Federal appellate court to review San Francisco board’s anti-Catholic resolution

12152009   SF vatican

A full panel of judges on the Ninth Circuit Court of Appeals will hear oral arguments concerning the constitutionality of the San Francisco Board of Supervisor’s resolution attacking the Catholic Church for its opposition to the adoption of children by homosexuals.

The panel will review the earlier opinion of a three-judge Ninth Circuit panel that upheld the resolution.

Robert Muise, an attorney with the Thomas More Law Center, will argue on behalf of the plaintiffs, the Catholic League and two Catholic residents of San Francisco.

The Law Center in a statement charged that the resolution sounded “like a Ku Klux Klan anti-Catholic diatribe.”

It refers to the Vatican as a “foreign country” interfering in the affairs of the city.
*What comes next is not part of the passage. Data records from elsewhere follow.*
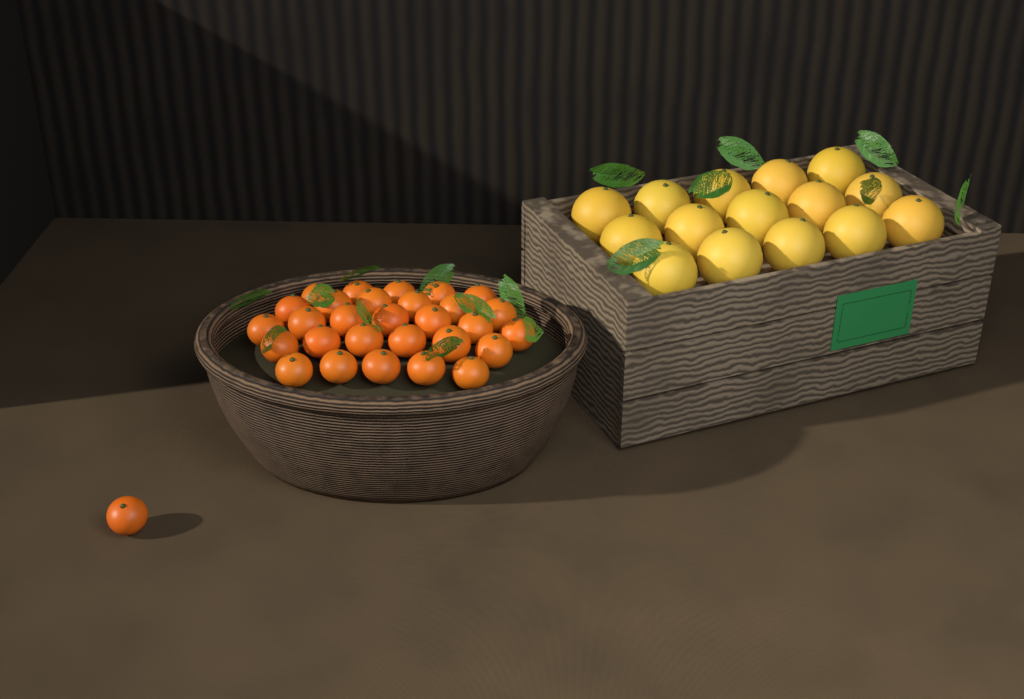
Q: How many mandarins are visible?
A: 30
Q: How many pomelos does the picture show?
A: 15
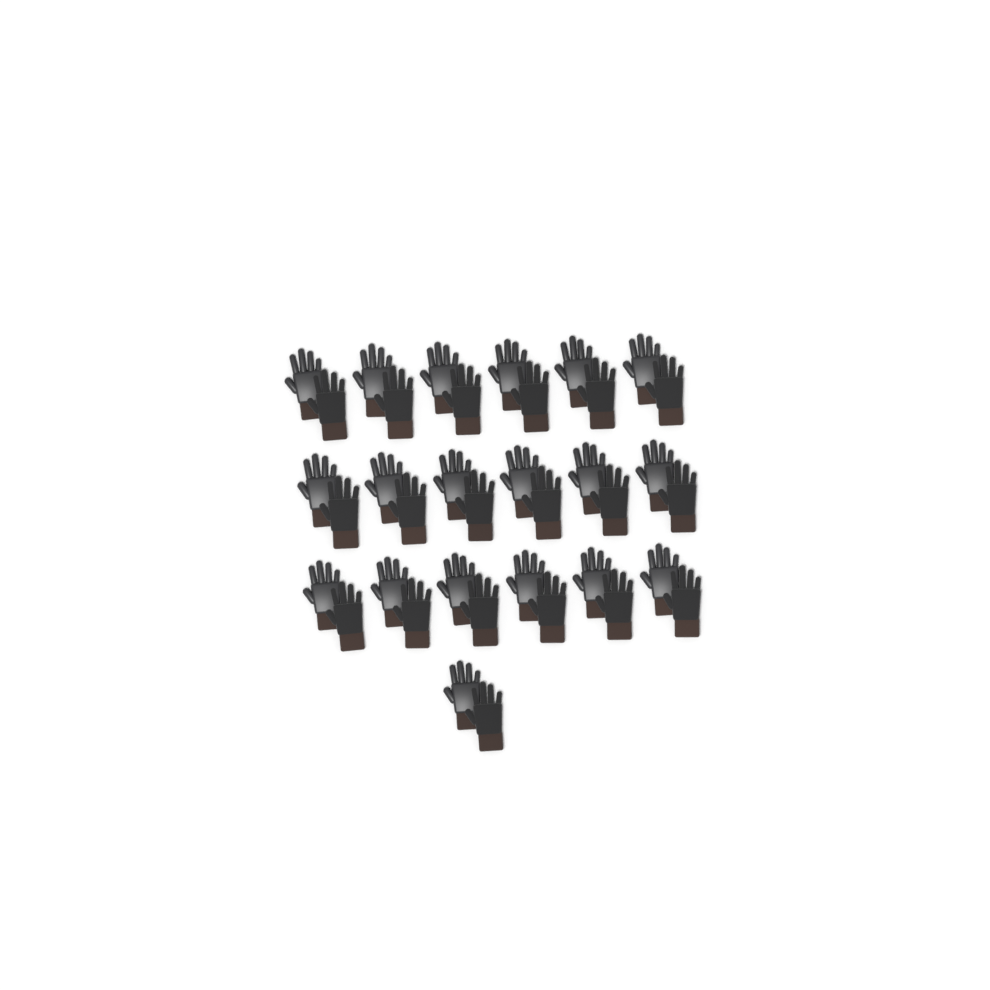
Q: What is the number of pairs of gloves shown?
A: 19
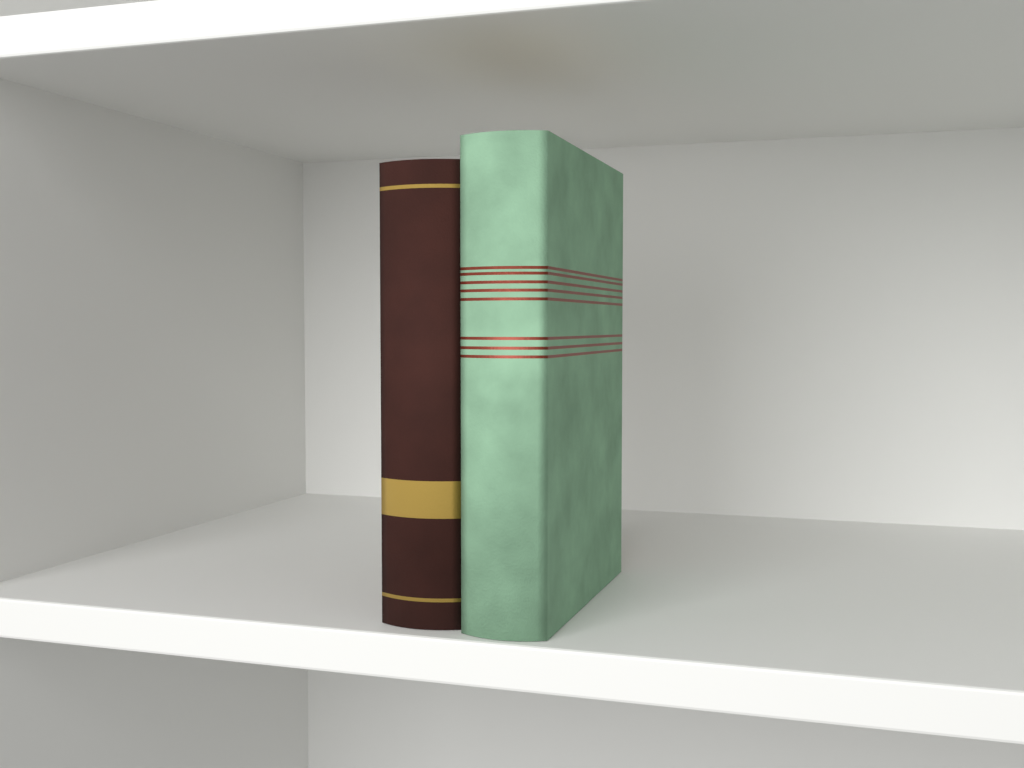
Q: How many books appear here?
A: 2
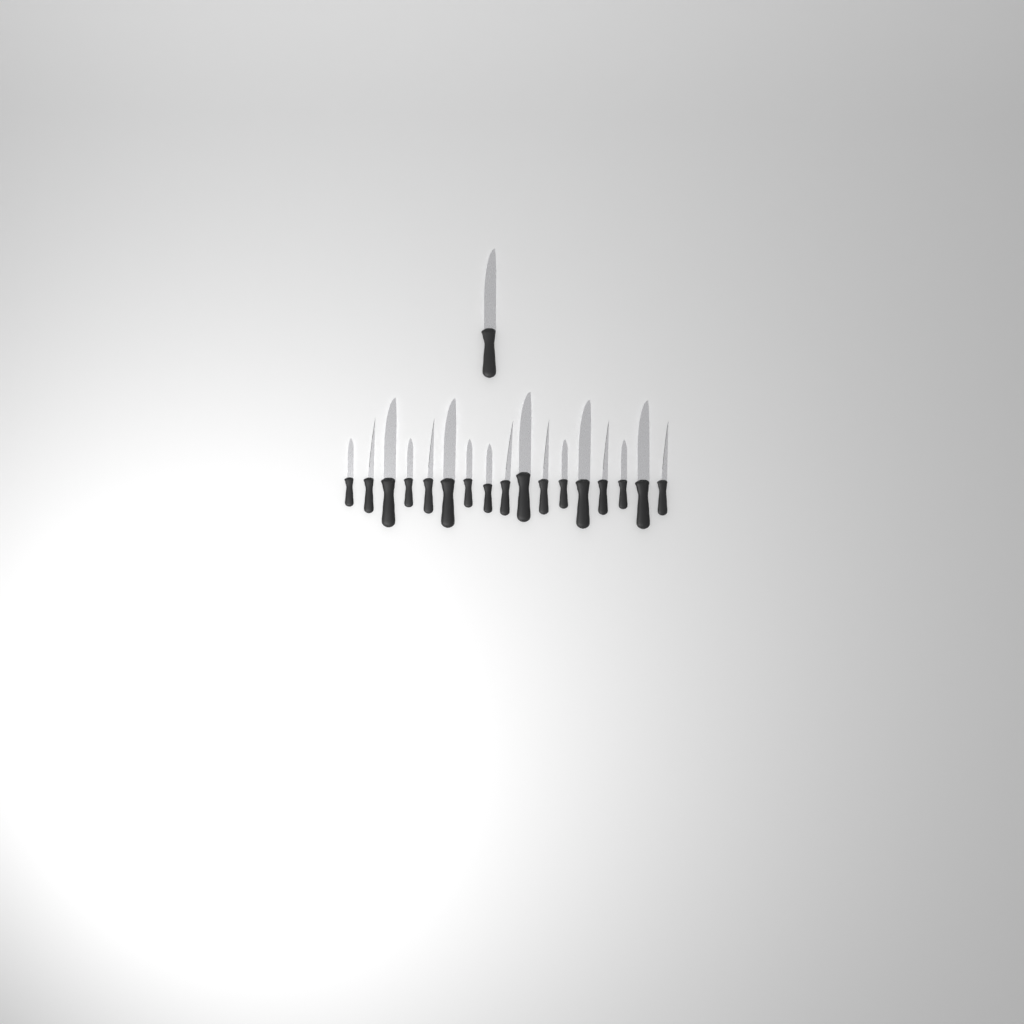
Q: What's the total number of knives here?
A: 18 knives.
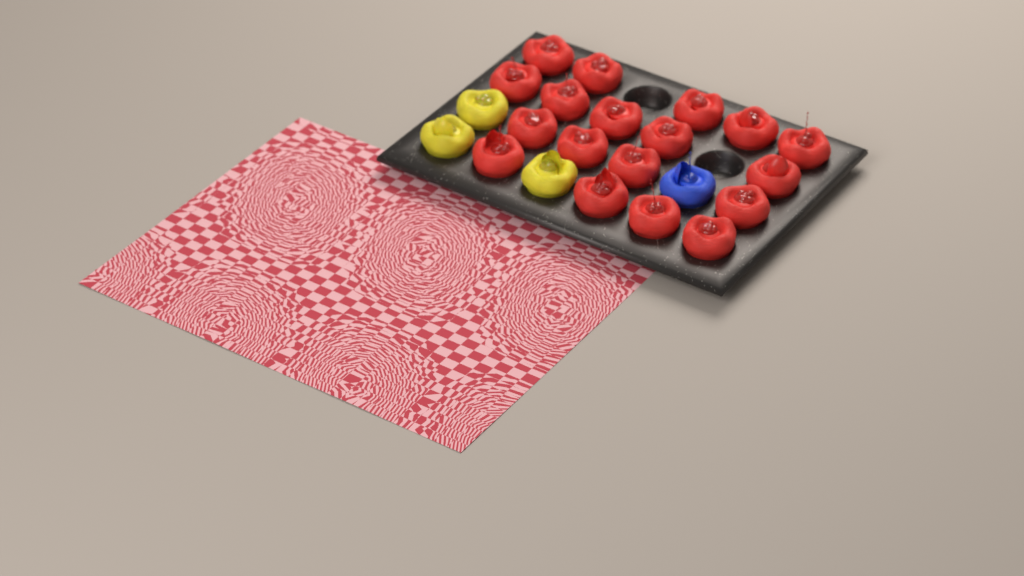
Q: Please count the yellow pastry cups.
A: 3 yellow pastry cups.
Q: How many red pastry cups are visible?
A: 18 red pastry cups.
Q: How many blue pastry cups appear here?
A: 1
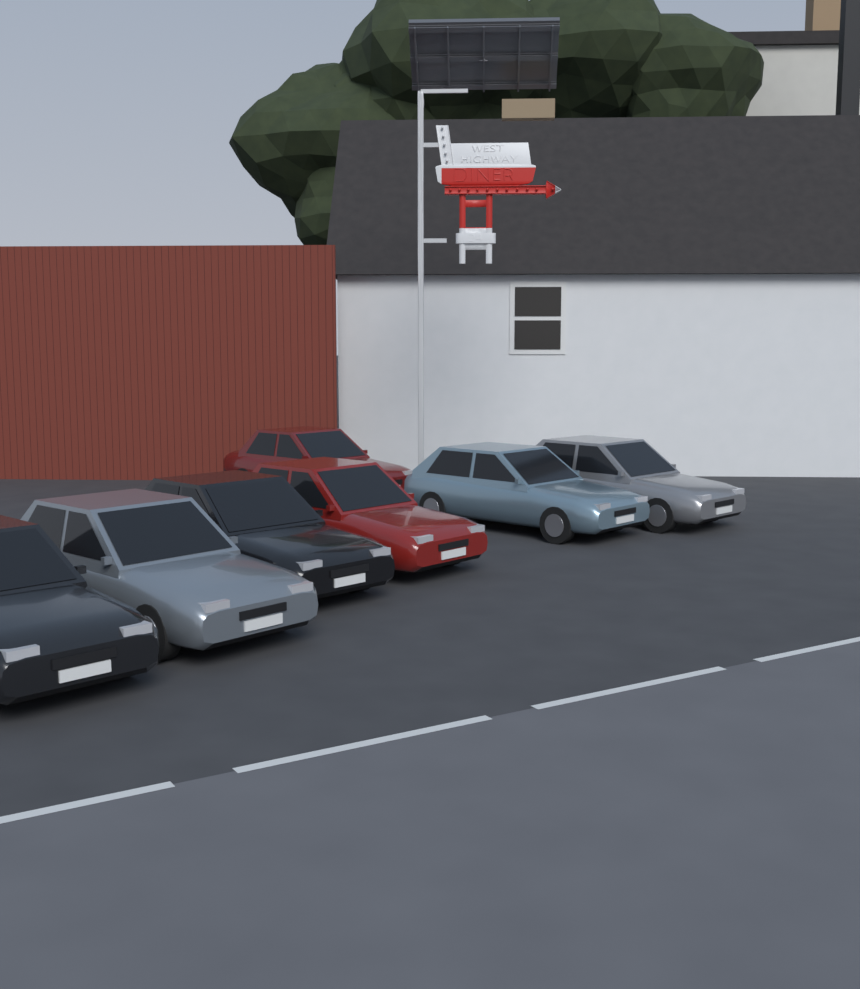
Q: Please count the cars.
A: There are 7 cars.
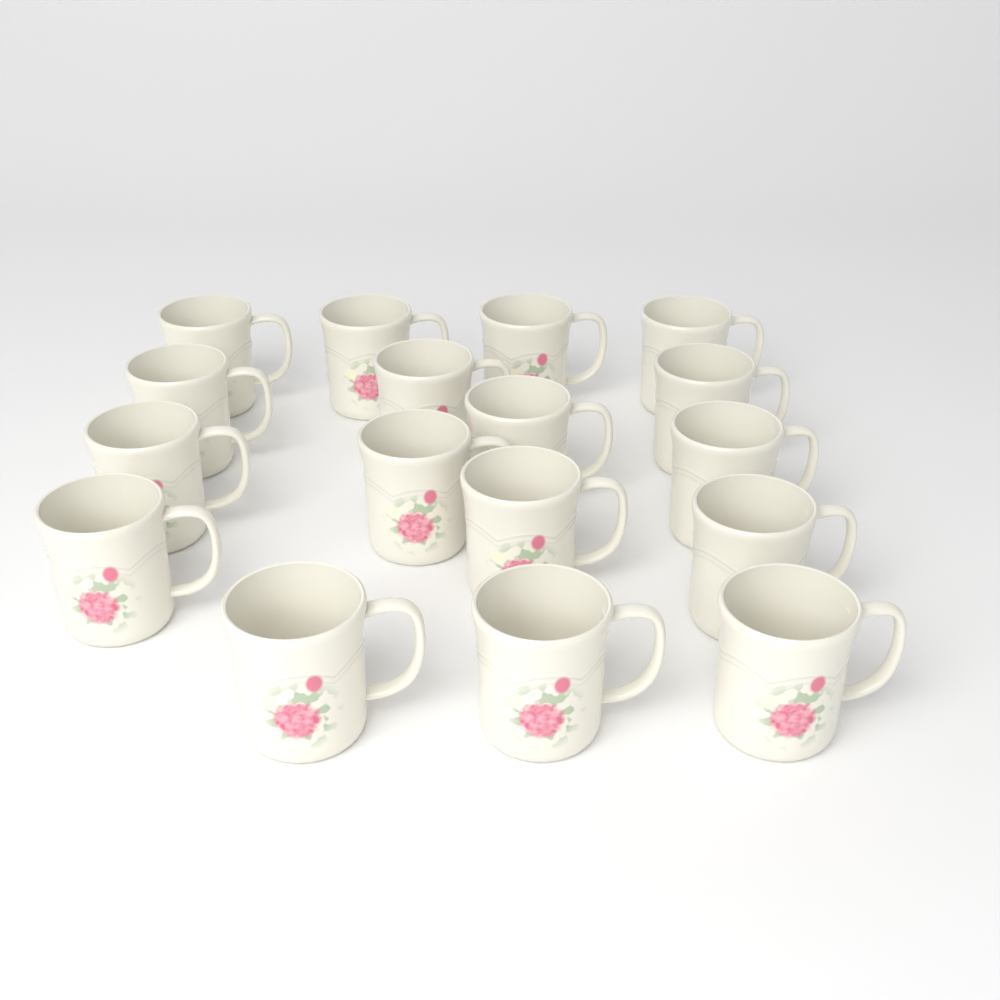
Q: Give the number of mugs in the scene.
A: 17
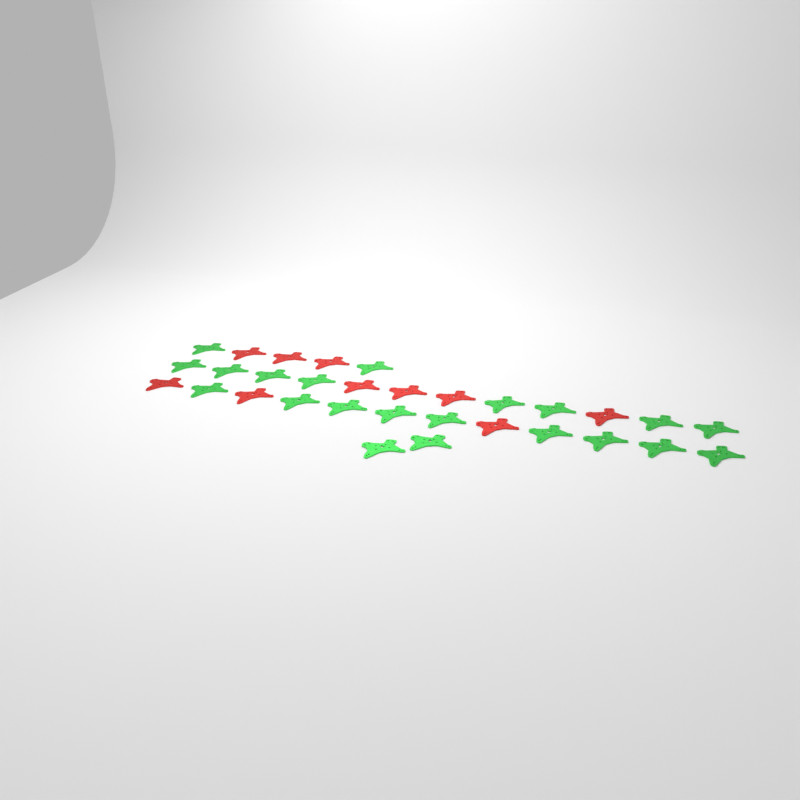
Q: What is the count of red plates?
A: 10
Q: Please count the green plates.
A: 21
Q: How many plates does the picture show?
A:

It says the Church’s teaching on homosexuality is “insulting to all San Franciscans,” “hateful,” “insulting and callous,” “defamatory” and “insensitive and ignorant.”

The Board’s resolution refers to the Inquisition and urges the Archbishop of San Francisco and Catholic Charities of San Francisco to defy Church directives.

The resolution was unanimously adopted by the Board on March 21, 2006.

The lawsuit charges that the resolution violates the Establishment Clause of the Constitution on the grounds that it expresses government hostility toward the Catholic Church.

In the Thomas More Law Center’s view, the “anti-Catholic” resolution sends a clear message to the plaintiffs and other faithful Catholics that “they are outsiders, not full members of the political community.” It also tells those who oppose Catholic beliefs that they are “insiders” and “favored members of the political community.”